Textauszug:
# Umts auf Gentoo?

## Mageta

HejHo Leute,

mal ne kleine Frage an die von euch, die eventuell schon Erfahrung mit umts/hsdpa am Laptop haben.

Ich hab mir vor 3 Monaten ein t500 gekauft (tolles Notebook) und dort is ein umts-modem verbaut. Ich brauch also theo. nur eine Sim-Card von irgend einem Anbieter um mit dem Teil mobil online zu gehen.

Ich hab auch schon herausgefunden wie ich die HW generell zum rennen bekomme.

Man braucht im Kernel das CDC ACM interface, das CDC WDM interface und ein CDC Ethernet interface. Soweit so gut. Jetzt hab ich drei pseudo-terminals die ich mit minicom ansprechen kann, ttyACM[012] (lang lang ist's her  :Very Happy: ).

Aufgabenbeschreibung: Gib bitte den Abschnitt des Forenbeitrags über UMTS unter Gentoo, der mit den Worten „mal ne kleine“ beginnt und mit „zum rennen bekomme.“ endet, erneut wieder. Bearbeite ihn dabei so, dass „Anbieter“ durch „Provider“ ersetzt ist.

Gesammelte Daten:

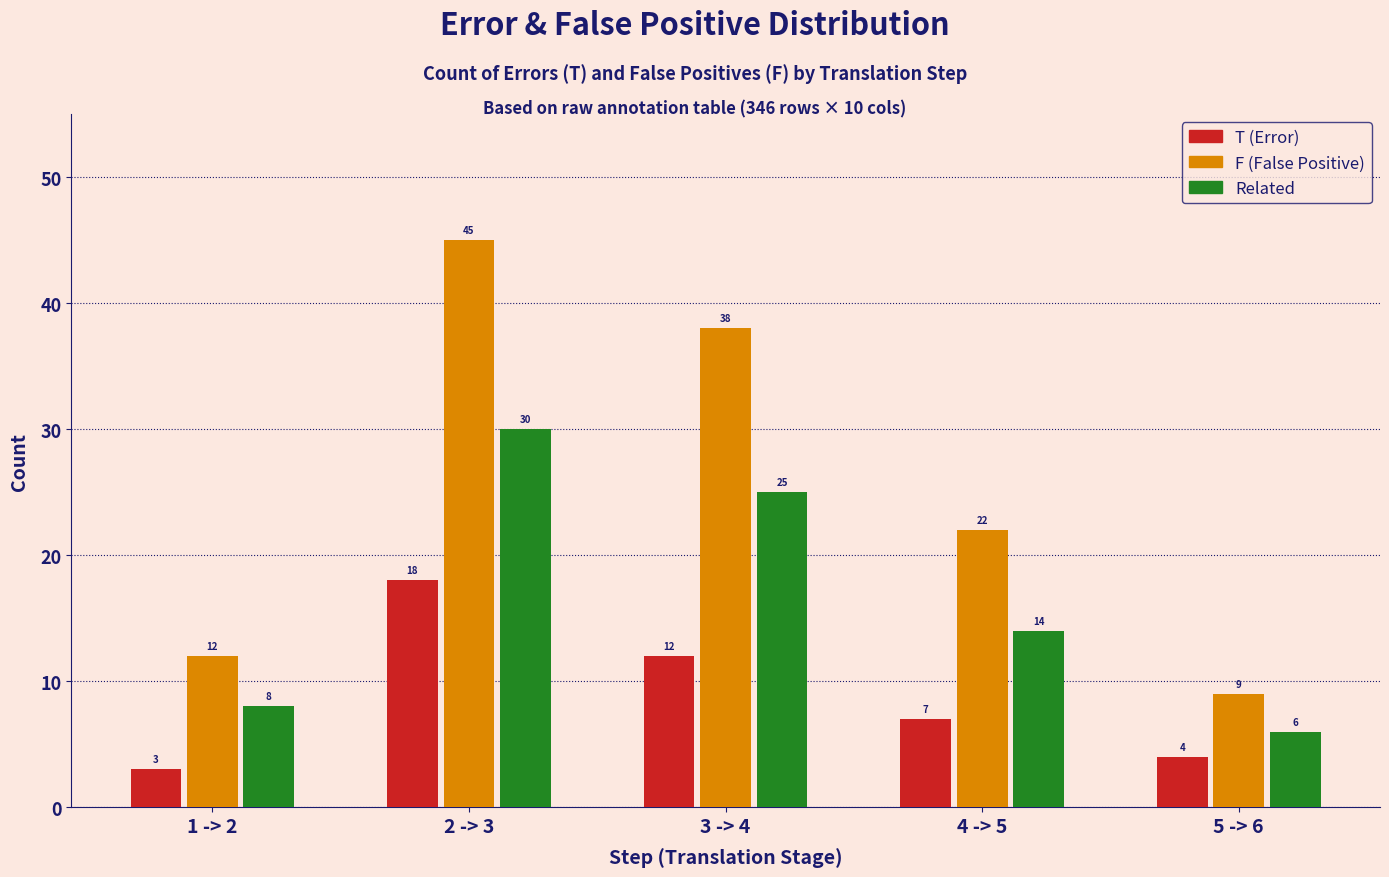

What is the difference between the highest and lowest values at 1 -> 2?

9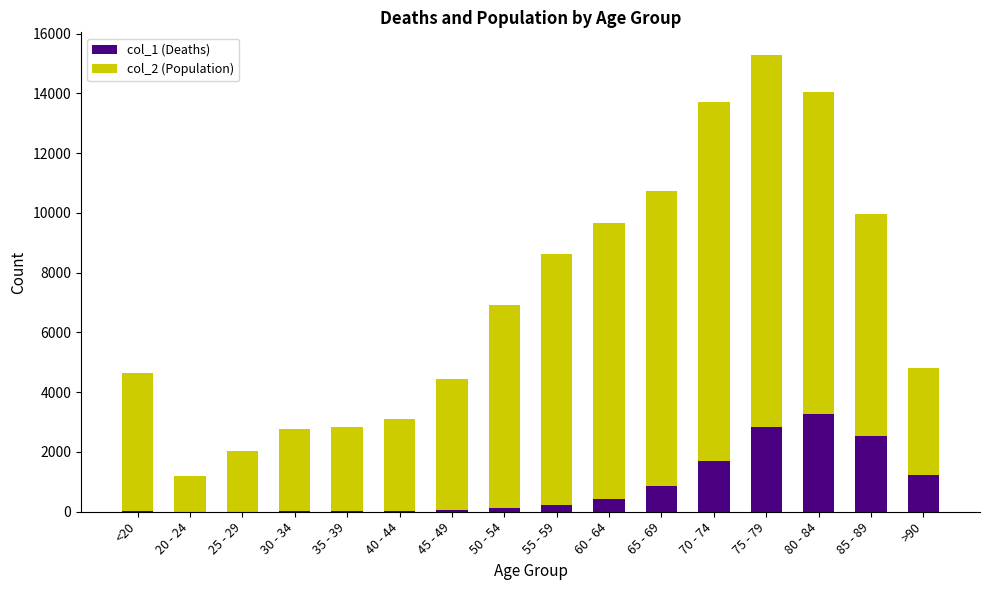

What is the highest value of the col_1 (Deaths) series?

3273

Lösung:
mal ne kleine Frage an die von euch, die eventuell schon Erfahrung mit umts/hsdpa am Laptop haben.

Ich hab mir vor 3 Monaten ein t500 gekauft (tolles Notebook) und dort is ein umts-modem verbaut. Ich brauch also theo. nur eine Sim-Card von irgend einem Provider um mit dem Teil mobil online zu gehen.

Ich hab auch schon herausgefunden wie ich die HW generell zum rennen bekomme.